#### PROBLEM DESCRIPTION:
Please copy each line from the entries that contains the string "лодку".

#### Saved data entries:
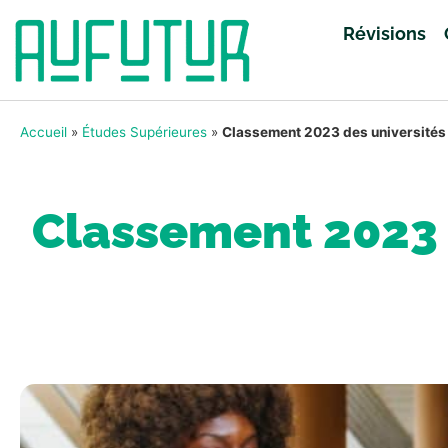
Révisions
Accueil
»
Études Supérieures
»
Classement 2023 des universités p
Classement 2023 d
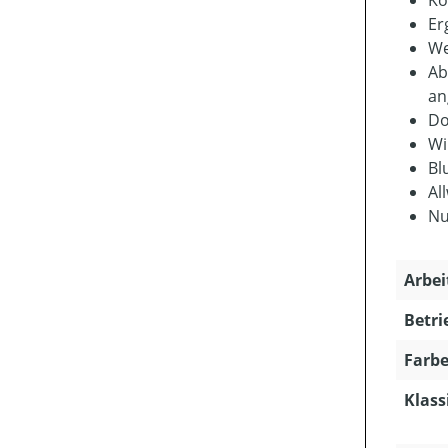
Er
We
Ab
an
Do
Wi
Bl
Al
Nu
Arbei
Betri
Farbe
Klass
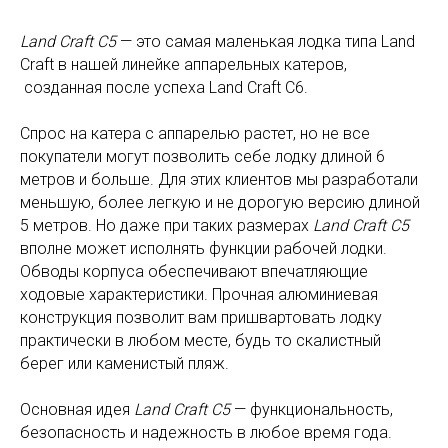
Land Craft C5
— это самая маленькая лодка типа Land
Craft в нашей линейке аппарельных катеров,
созданная после успеха Land Craft C6.
Спрос на катера с аппарелью растет, но не все
покупатели могут позволить себе лодку длиной 6
метров и больше. Для этих клиентов мы разработали
меньшую, более легкую и не дорогую версию длиной
5 метров. Но даже при таких размерах
Land Craft C5
вполне может исполнять функции рабочей лодки.
Обводы корпуса обеспечивают впечатляющие
ходовые характеристики. Прочная алюминиевая
конструкция позволит вам пришвартовать лодку
практически в любом месте, будь то скалистный
берег или каменистый пляж.
Основная идея
Land Craft C5
— функциональность,
безопасность и надежность в любое время года.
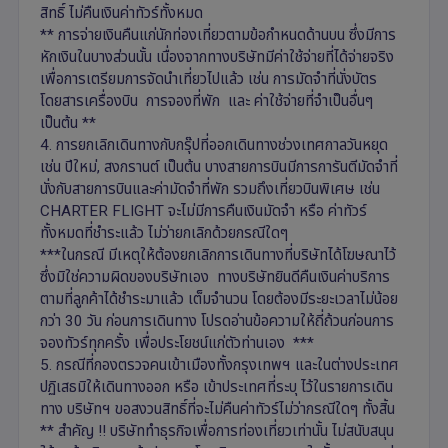
สิทธิ์ ไม่คืนเงินค่าทัวร์ทั้งหมด
** การจ่ายเงินคืนแก่นักท่องเที่ยวตามข้อกำหนดด้านบน ซึ่งมีการ
หักเงินในบางส่วนนั้น เนื่องจากทางบริษัทมีค่าใช้จ่ายที่ได้จ่ายจริง
เพื่อการเตรียมการจัดนำเที่ยวไปแล้ว เช่น การมัดจำที่นั่งบัตร
โดยสารเครื่องบิน การจองที่พัก และ ค่าใช้จ่ายที่จำเป็นอื่นๆ
เป็นต้น **
4. การยกเลิกเดินทางกับกรุ๊ปที่ออกเดินทางช่วงเทศกาลวันหยุด
เช่น ปีใหม่, สงกรานต์ เป็นต้น บางสายการบินมีการการันตีมัดจำที่
นั่งกับสายการบินและค่ามัดจำที่พัก รวมถึงเที่ยวบินพิเศษ เช่น
CHARTER FLIGHT จะไม่มีการคืนเงินมัดจำ หรือ ค่าทัวร์
ทั้งหมดที่ชำระแล้ว ไม่ว่ายกเลิกด้วยกรณีใดๆ
***ในกรณี มีเหตุให้ต้องยกเลิกการเดินทางที่บริษัทได้โฆษณาไว้
ซึ่งมิใช่ความผิดของบริษัทเอง ทางบริษัทยินดีคืนเงินค่าบริการ
ตามที่ลูกค้าได้ชำระมาแล้ว เต็มจำนวน โดยต้องมีระยะเวลาไม่น้อย
กว่า 30 วัน ก่อนการเดินทาง โปรดอ่านข้อความให้ถี่ถ้วนก่อนการ
จองทัวร์ทุกครั้ง เพื่อประโยชน์แก่ตัวท่านเอง ***
5. กรณีที่กองตรวจคนเข้าเมืองทั้งกรุงเทพฯ และในต่างประเทศ
ปฏิเสธมิให้เดินทางออก หรือ เข้าประเทศที่ระบุ ไว้ในรายการเดิน
ทาง บริษัทฯ ขอสงวนสิทธิ์ที่จะไม่คืนค่าทัวร์ไม่ว่ากรณีใดๆ ทั้งสิ้น
** สำคัญ !! บริษัททำธุรกิจเพื่อการท่องเที่ยวเท่านั้น ไม่สนับสนุน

#### ANSWER BOX:
покупатели могут позволить себе лодку длиной 6
конструкция позволит вам пришвартовать лодку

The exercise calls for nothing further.